Achat en indivision ou donation ou legs en indivision
Comme déjà précisé, lorsque deux ou plusieurs personnes sont à l’origine d’une indivision ou si
elles rentrent dans une indivision par succession, la sortie d’indivision entrainera, en matière
immobilière, des droits d’enregistrement de 1 %.
Il peut dès lors être utile d’acquérir un immeuble en mettant déjà 1 % de la propriété au nom
d’un enfant.
En effet, par ce biais, il pourra plus tard reprendre cet immeuble à son parent au taux de 1 %, le
cas échéant avec des fonds qui lui auront été donnés par son parent. Cette opération peut
également se réaliser par le biais d’un testament ou d’une donation et viser une planification
successorale à long terme. Ainsi, si je donne ou lègue à un enfant un immeuble pour 99 % et à
son propre enfant pour 1 %, ce dernier pourra reprendre à son père les 99 % en payant un droit
d’enregistrement de 1 %. Il y a donc un passage à la deuxième génération au taux de 1 %.
6.7.
Vente d’un bien immeuble
Afin d’éviter des droits de donation ou de succession importants il est évidemment toujours
possible de vendre l’immeuble et de donner ensuite à la personne que l’on souhaite gratifier le
produit de la vente. En vendant l’immeuble, le propriétaire mobilise des biens et sera en mesure
de réaliser des donations mobilières à des taux particulièrement raisonnables voire nuls.
6.8.
Démembrement de la propriété emphytéose-tréfonds
Il est encore possible de réaliser une optimisation en droits de succession par le biais d’un
démembrement de la propriété emphytéose-tréfonds.

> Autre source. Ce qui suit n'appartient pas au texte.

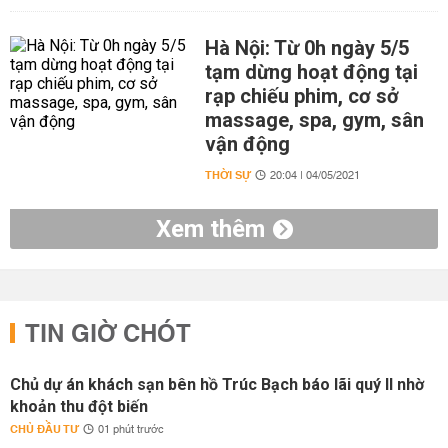
Hà Nội: Từ 0h ngày 5/5
tạm dừng hoạt động tại
rạp chiếu phim, cơ sở
massage, spa, gym, sân
vận động
THỜI SỰ
20:04 | 04/05/2021
Xem thêm
TIN GIỜ CHÓT
Chủ dự án khách sạn bên hồ Trúc Bạch báo lãi quý II nhờ
khoản thu đột biến
CHỦ ĐẦU TƯ
01 phút trước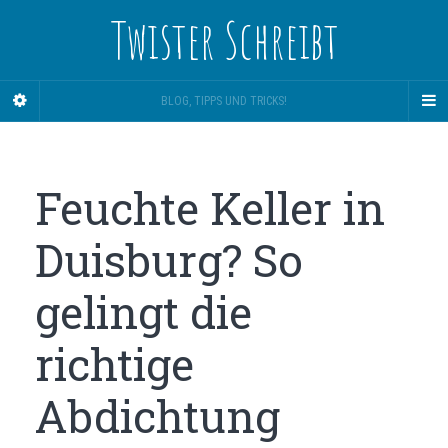
Twister Schreibt
BLOG, TIPPS UND TRICKS!
Feuchte Keller in
Duisburg? So
gelingt die
richtige
Abdichtung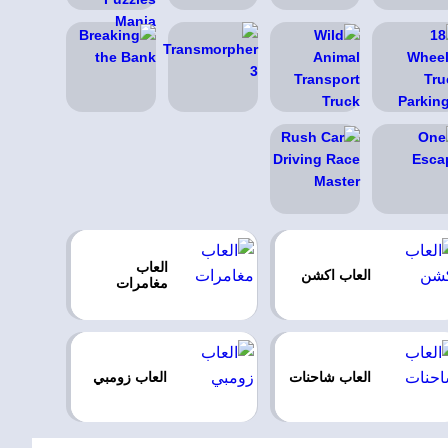
العاب
العاب اكشن
مغامرات
العاب شاحنات
العاب زومبي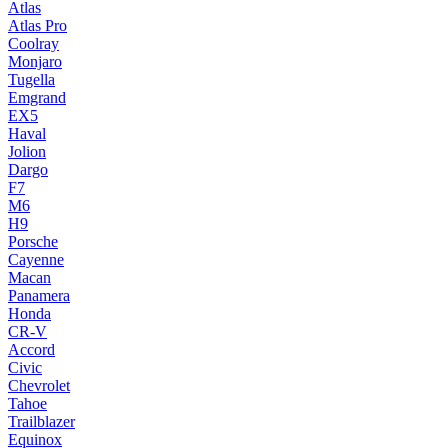
Atlas
Atlas Pro
Coolray
Monjaro
Tugella
Emgrand
EX5
Haval
Jolion
Dargo
F7
M6
H9
Porsche
Cayenne
Macan
Panamera
Honda
CR-V
Accord
Civic
Chevrolet
Tahoe
Trailblazer
Equinox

L’hypothèse est la suivante : un père de famille est propriétaire d’un immeuble. Il crée une
société patrimoniale immobilière à laquelle il « vend » une emphytéose (avec application de droits
d’enregistrement de 0,20 %) avec ou sans réserve du droit d’habitation. Il donne ensuite à ses
enfants la créance résultant de la cession de l’emphytéose et leur vend ou leur donne le tréfonds.
30
Les actions de la société patrimoniale feront ensuite l’objet d’une donation (avec les nouvelles
difficultés que l’on connaît, à savoir la disparition des titres au porteur).
6.9.
Le recours à l’endettement
Imaginons qu’un oncle soit propriétaire d’un immeuble libre d’hypothèque d’une valeur de
250.000 €. L’oncle pourrait emprunter 250.000 € auprès d’une banque et faire donation des
fonds empruntés à ses neveux (don manuel enregistré ou non ou donation authentique).
Les neveux hériteraient alors d’une part de l’immeuble et d’autre part de la dette bancaire, de
sorte que les droits de succession seraient calculés sur une base réduite.
L’inconvénient du système réside en ce que les intérêts de l’emprunt ne sont pas déductibles.
Pour pallier à cet inconvénient, les neveux pourraient acheter, en indivision avec l’oncle, un autre
immeuble avec le produit de la donation de fonds.
Plus encore que pour d’autres mécanismes, le risque de simulation doit être correctement
apprécié.
*
* *
De multiples autres solutions peuvent évidemment encore être trouvées. Il n’est évidemment
pas possible d’en faire un relevé exhaustif. Chaque situation nécessite en effet une analyse
particulière pour éviter toute réaction négative de la part de l’administration fiscale. Nous
n’avons donc pour but que de tracer des pistes de réflexion qui doivent être affinées compte tenu
des spécificités de chaque cas d’espèce.